# Did anyone else get this email today?



## Uber/Lyft (Sep 12, 2015)

I am so confused because I was on Version 3.0.9369.1


----------



## nighthawk398 (Jul 21, 2015)

Yes I did and up to date


----------



## Benzri (Sep 24, 2015)

any noticable differences?


----------



## Dreadth (Jul 4, 2016)

I received this email too. I sent an email to Amazon flex support to see whats going on.


----------



## Movaldriver (Feb 20, 2017)

Me too they are once again confused.


----------



## Side Hustle (Mar 2, 2017)

Uber/Lyft said:


> I am so confused because I was on Version 3.0.9369.1


I think it's fake. We don't have instant cash out like Uber so what's the point? Be interested to find out if anyone downloaded the "update" and finds missing cash from their bank account tomorrow after 5pm.


----------



## bacchustod (Jan 24, 2017)

Side Hustle said:


> I think it's fake. We don't have instant cash out like Uber so what's the point? Be interested to find out if anyone downloaded the "update" and finds missing cash from their bank account tomorrow after 5pm.


I don't know about it being fake, but they will have to update the app if they plan on following through on Instant Offers for restaurant delivery. You'll have to swipe and say you're available and right now that capability doesn't exist.


----------



## bacchustod (Jan 24, 2017)

I know I'm preaching to the choir, but my goodness is Flex support unhelpful.

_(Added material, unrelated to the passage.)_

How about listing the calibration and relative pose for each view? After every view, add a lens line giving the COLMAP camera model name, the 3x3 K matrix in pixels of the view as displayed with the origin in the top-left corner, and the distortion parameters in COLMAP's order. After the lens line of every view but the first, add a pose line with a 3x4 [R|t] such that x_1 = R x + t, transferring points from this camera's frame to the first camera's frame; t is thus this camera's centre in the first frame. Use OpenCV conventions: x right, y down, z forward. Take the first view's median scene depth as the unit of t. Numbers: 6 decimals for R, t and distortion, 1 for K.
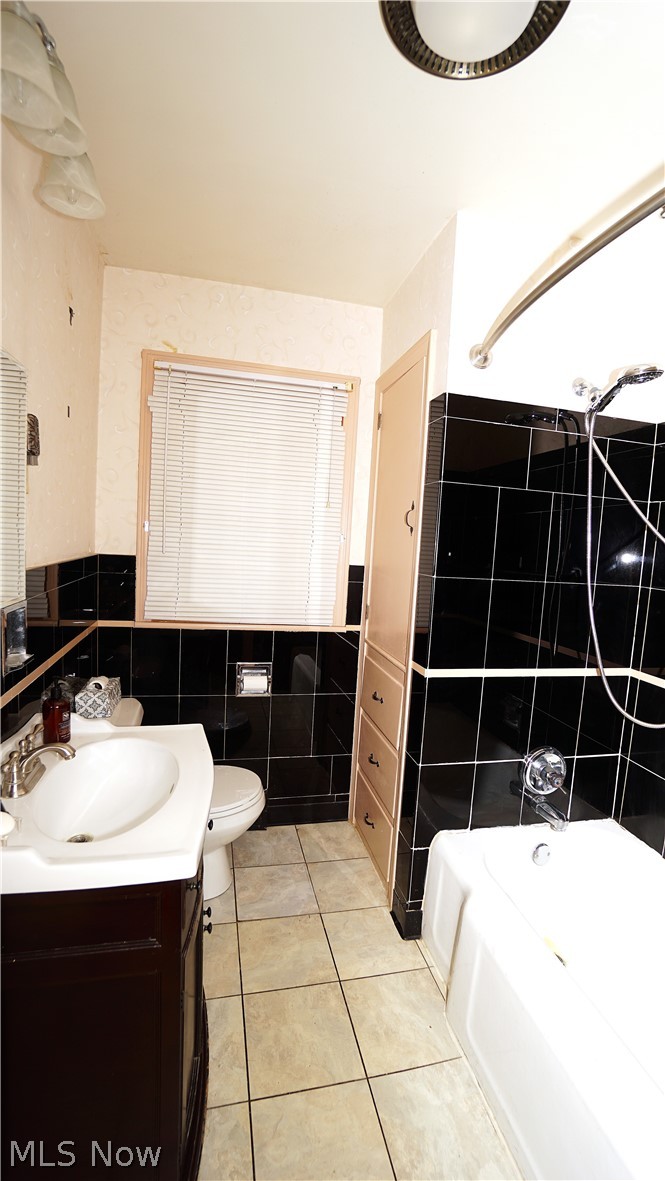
lens RADIAL K [[520.3, 0, 332.5], [0, 520.3, 590.5], [0, 0, 1]] dist [-0.047697, 0.000224]
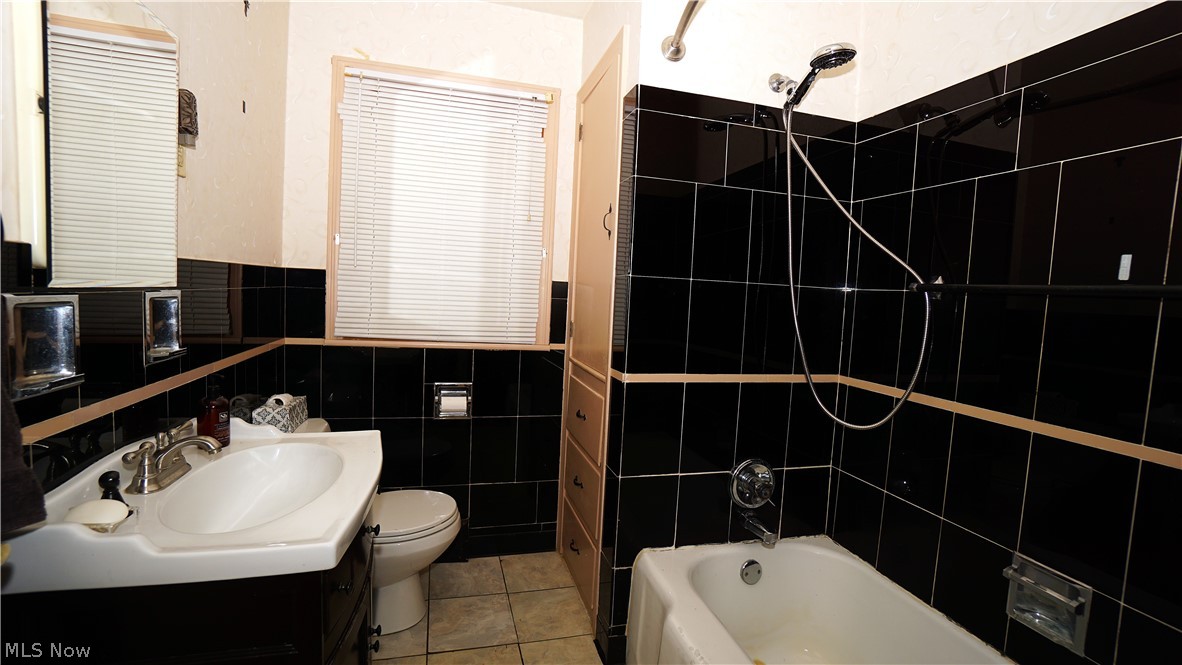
lens RADIAL K [[518.9, 0, 583.5], [0, 518.9, 332.8], [0, 0, 1]] dist [-0.060819, 0.020676]
pose [[0.999359, -0.012132, 0.033685, 0.069307], [0.013203, 0.999409, -0.031749, 0.096110], [-0.033280, 0.032173, 0.998928, 0.050489]]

If this was a fake email, a bunch of drivers are going to be screwed...


----------



## icantdeliverhere (Jan 7, 2018)

everyone got it. and once again "support" is more clueless then the movie.....


----------



## Flexist (Jul 29, 2017)

It is not fake. The file in the link is the exact same as the latest version of the app.

They just screwed up as they usually do. They did not provide the actual updated version of the app.


----------



## uberstuper (Jan 2, 2016)

I got the same email I'm looking at other forums and still can't definitively say at this point if it's real or a scam


----------



## bacchustod (Jan 24, 2017)

uberstuper said:


> I got the same email I'm looking at other forums and still can't definitively say at this point if it's real or a scam


I think Flexist is right. The email is real and Amazon screwed up by not sending the actual update...


----------



## CatchyMusicLover (Sep 18, 2015)

bacchustod said:


> I know I'm preaching to the choir, but my goodness is Flex support unhelpful. If this was a fake email, a bunch of drivers are going to be screwed...

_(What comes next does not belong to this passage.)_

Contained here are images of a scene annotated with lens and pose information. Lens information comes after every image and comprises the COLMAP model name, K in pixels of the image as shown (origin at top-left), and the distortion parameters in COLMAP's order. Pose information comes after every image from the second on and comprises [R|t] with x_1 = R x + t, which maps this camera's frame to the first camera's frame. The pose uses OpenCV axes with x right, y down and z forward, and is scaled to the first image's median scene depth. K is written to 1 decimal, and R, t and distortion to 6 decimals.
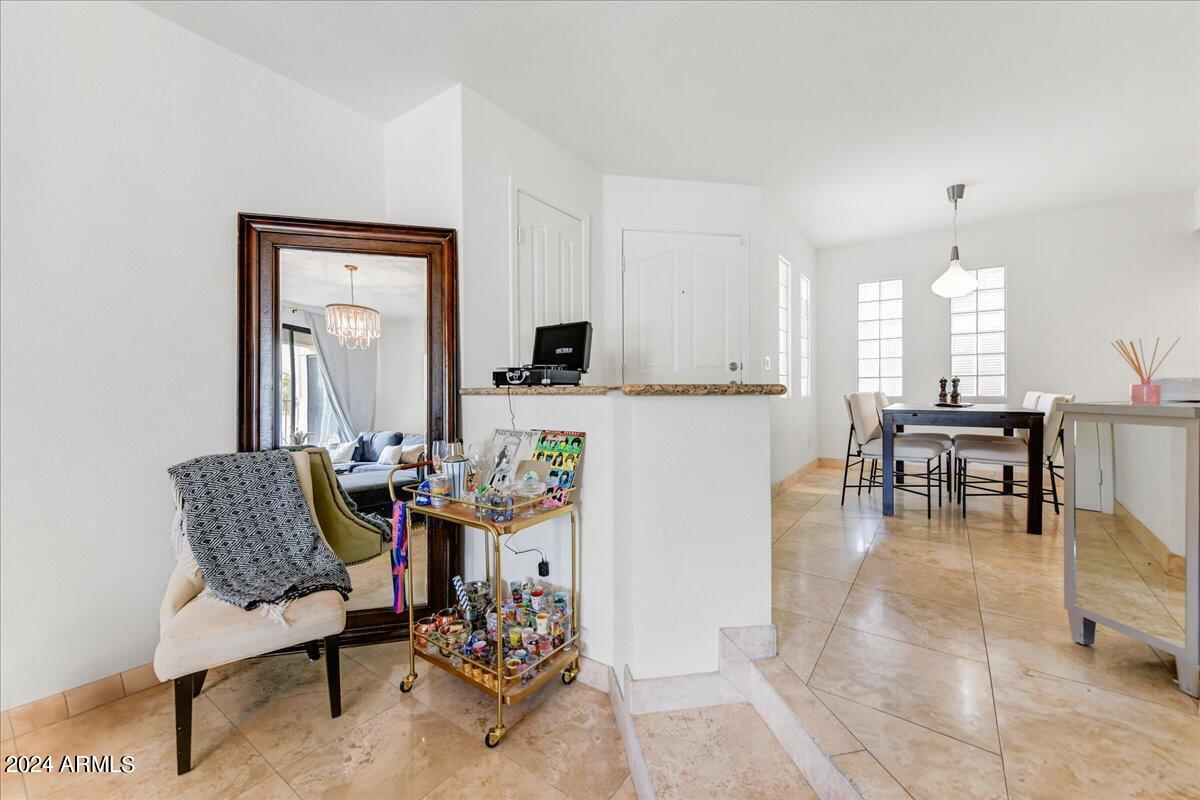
lens RADIAL K [[495.9, 0, 600.8], [0, 495.9, 400.3], [0, 0, 1]] dist [0.015743, 0.000209]
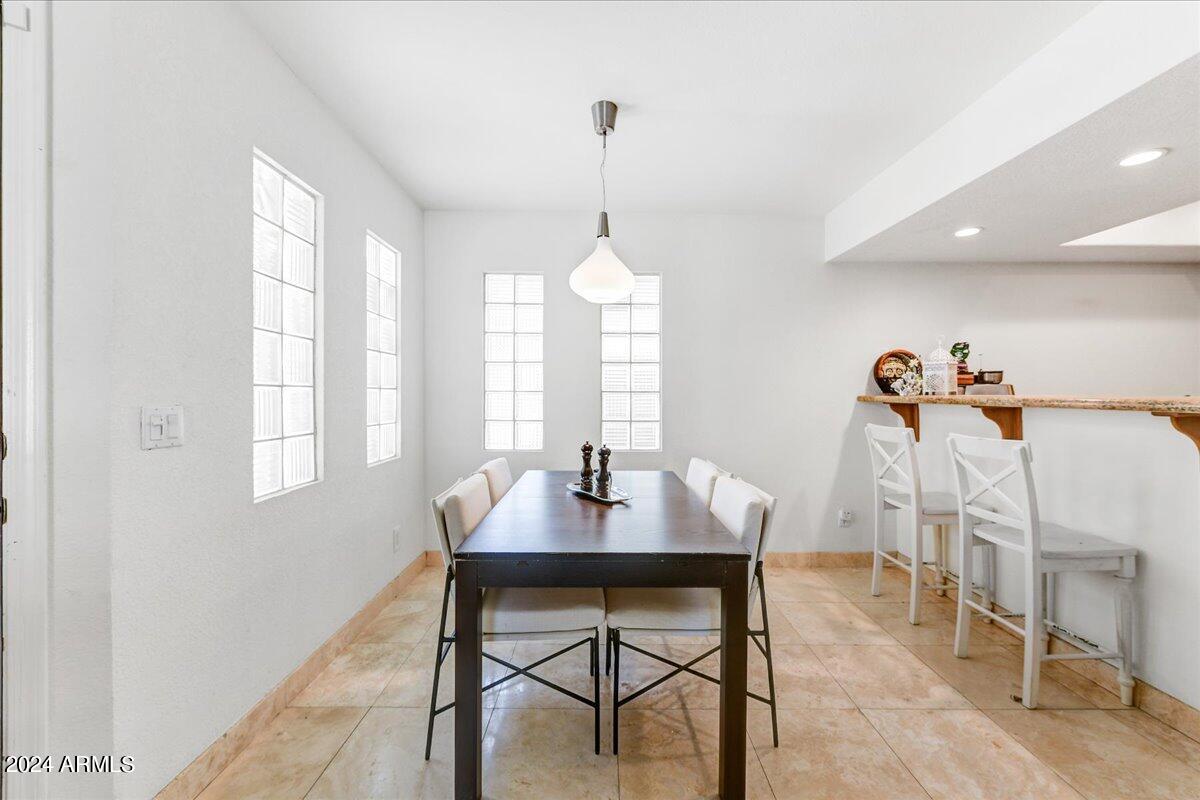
lens RADIAL K [[495.9, 0, 604.6], [0, 495.9, 404.4], [0, 0, 1]] dist [0.015743, 0.000209]
pose [[0.822796, 0.003979, 0.568323, 0.332920], [-0.003776, 0.999992, -0.001535, -0.077068], [-0.568325, -0.000883, 0.822804, 0.458820]]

Er, if it WERE fake then how is support supposed to do anything about it?


----------



## bacchustod (Jan 24, 2017)

CatchyMusicLover said:


> Er, if it WERE fake then how is support supposed to do anything about it?


Acknowledge it. That way if you followed directions from the email and downloaded it, you could delete it and go back on to the "real" Flex site and readd the program. How do I know? Cause that's what I did, just to be safe...

...oh and changed my bank account because I'm paranoid like that...


----------



## Dash_D_Cadet (Nov 10, 2017)

Just ignore it. The Flex app is already up-to-date


----------



## Uber/Lyft (Sep 12, 2015)

Wow amazon support is the worst...


----------



## Side Hustle (Mar 2, 2017)

Uber/Lyft said:


> Wow amazon support is the worst...


Dadada daaah!


----------



## icantdeliverhere (Jan 7, 2018)

IDIOTS!


----------



## Amsoil Uber Connect (Jan 14, 2015)

Got the correction email. I blew it off cause the app checks for updates, so why would they even do that. 

So would you think uber or lyft would send a correction? lmao....


----------



## Brandon Wilson (Aug 13, 2017)

a definite lol moment.


----------



## Uber/Lyft (Sep 12, 2015)

Now I get update on the app. Wtf amazon...


----------



## Prg909 (Nov 4, 2016)

My app won't open unless I update and it won't update


----------



## Uber/Lyft (Sep 12, 2015)

Prg909 said:


> My app won't open unless I update and it won't update


Me 2. Damn amazon what is going on here....


----------



## Prg909 (Nov 4, 2016)

I deleted cache and data then I was able to log back in
Good luck


----------



## Uber/Lyft (Sep 12, 2015)

Prg909 said:


> I deleted cache and data then I was able to log back in
> Good luck


 I got it. Thank u. You more helpful then Amazon support that's for sure...


----------